What you need to do: From first line to last, give the records again word for word and omit the pictures.

Data supplied:
****************
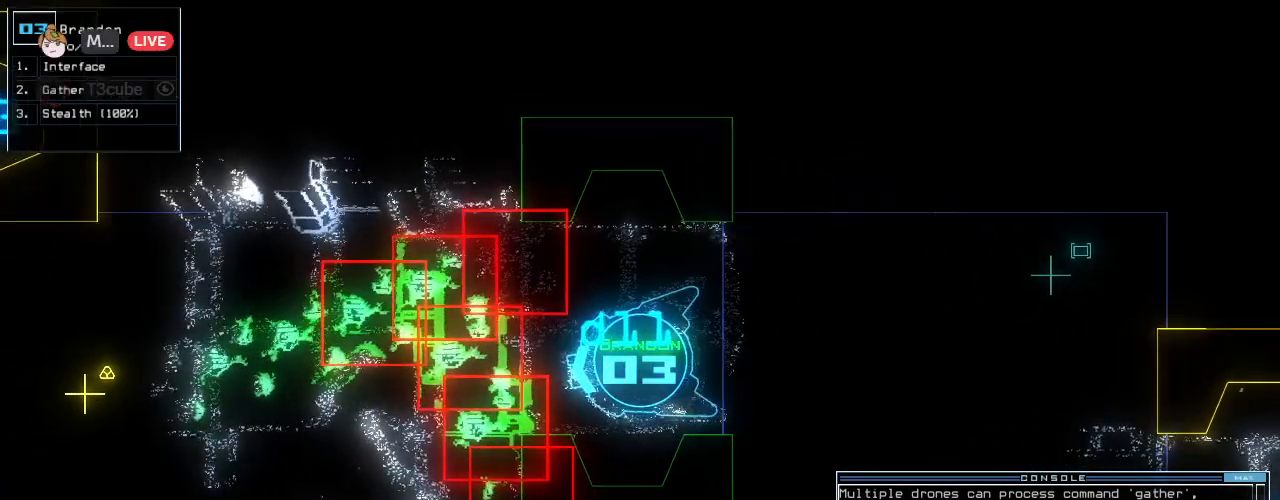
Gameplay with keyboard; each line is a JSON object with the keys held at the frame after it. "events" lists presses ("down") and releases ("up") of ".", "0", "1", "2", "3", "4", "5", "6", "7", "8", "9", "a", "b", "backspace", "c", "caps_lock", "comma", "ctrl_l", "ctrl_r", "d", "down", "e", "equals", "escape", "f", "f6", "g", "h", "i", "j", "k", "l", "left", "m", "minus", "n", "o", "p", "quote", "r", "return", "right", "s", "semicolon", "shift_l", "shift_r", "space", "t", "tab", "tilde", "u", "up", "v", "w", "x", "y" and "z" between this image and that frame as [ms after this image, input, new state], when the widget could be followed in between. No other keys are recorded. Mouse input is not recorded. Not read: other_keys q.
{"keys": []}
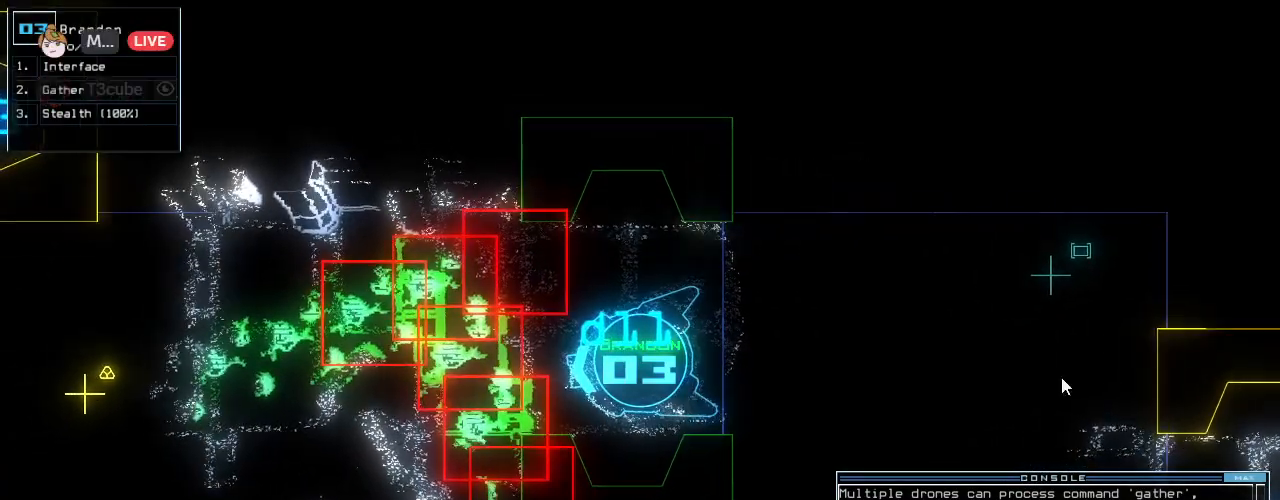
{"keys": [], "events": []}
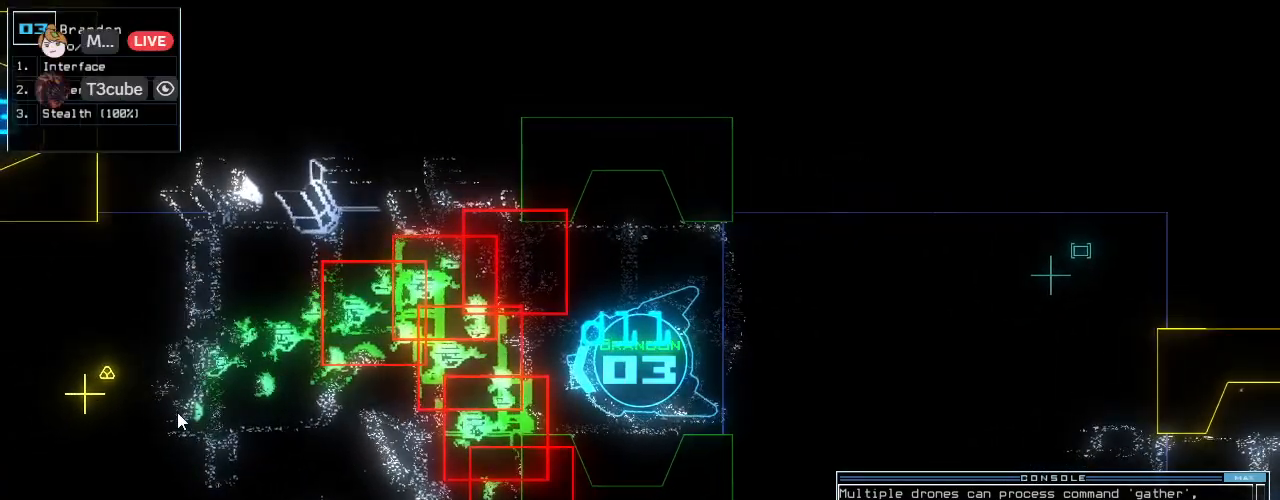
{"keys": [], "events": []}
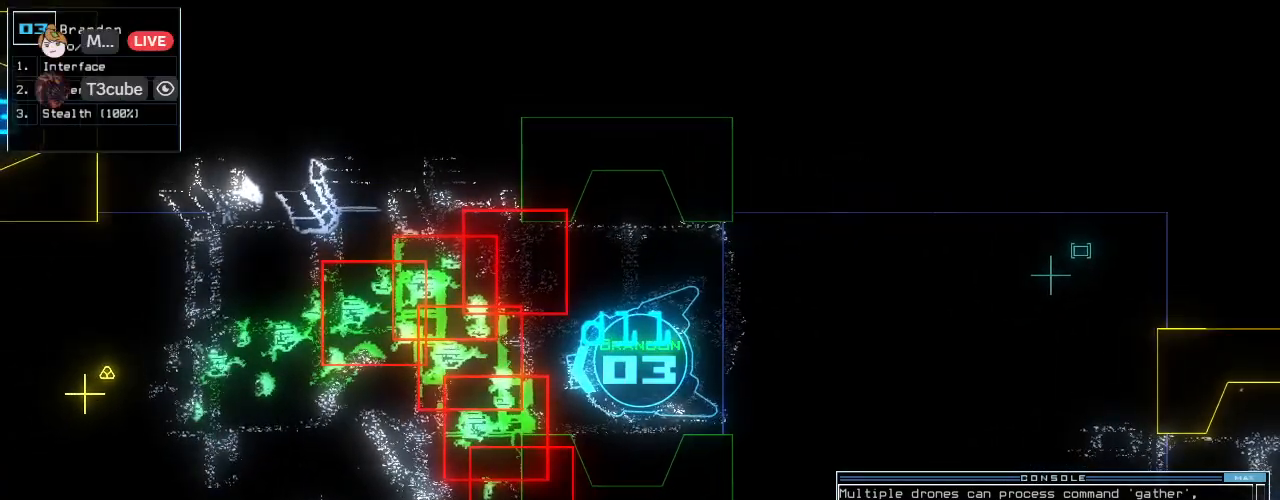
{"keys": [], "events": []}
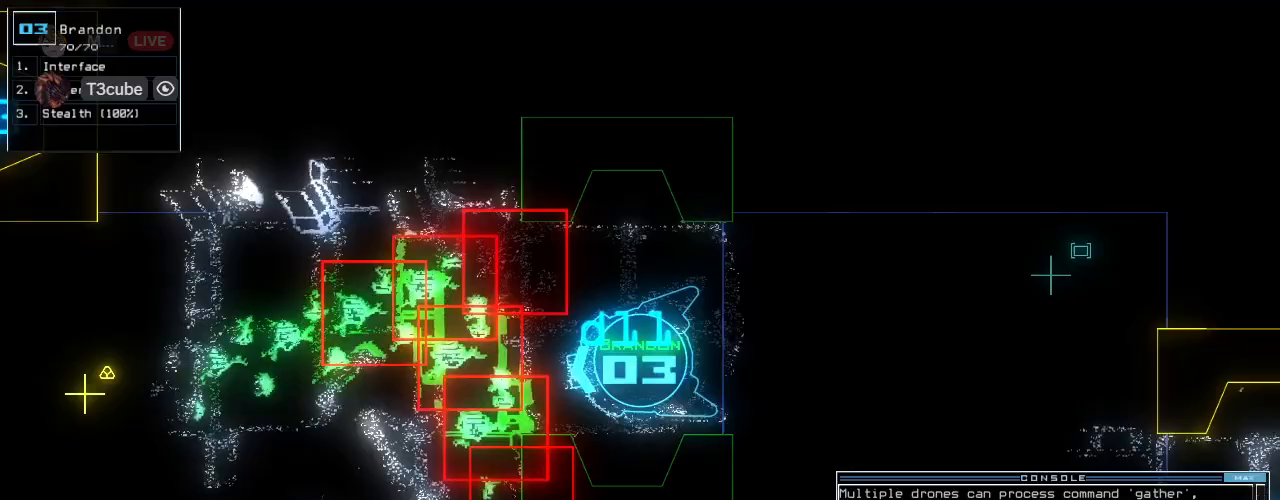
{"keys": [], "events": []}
****************
Answer to the exercise:
Gameplay with keyboard; each line is a JSON object with the keys held at the frame after it. "events" lists presses ("down") and releases ("up") of ".", "0", "1", "2", "3", "4", "5", "6", "7", "8", "9", "a", "b", "backspace", "c", "caps_lock", "comma", "ctrl_l", "ctrl_r", "d", "down", "e", "equals", "escape", "f", "f6", "g", "h", "i", "j", "k", "l", "left", "m", "minus", "n", "o", "p", "quote", "r", "return", "right", "s", "semicolon", "shift_l", "shift_r", "space", "t", "tab", "tilde", "u", "up", "v", "w", "x", "y" and "z" between this image and that frame as [ms after this image, input, new state], when the widget could be followed in between. No other keys are recorded. Mouse input is not recorded. Not read: other_keys q.
{"keys": []}
{"keys": [], "events": []}
{"keys": [], "events": []}
{"keys": [], "events": []}
{"keys": [], "events": []}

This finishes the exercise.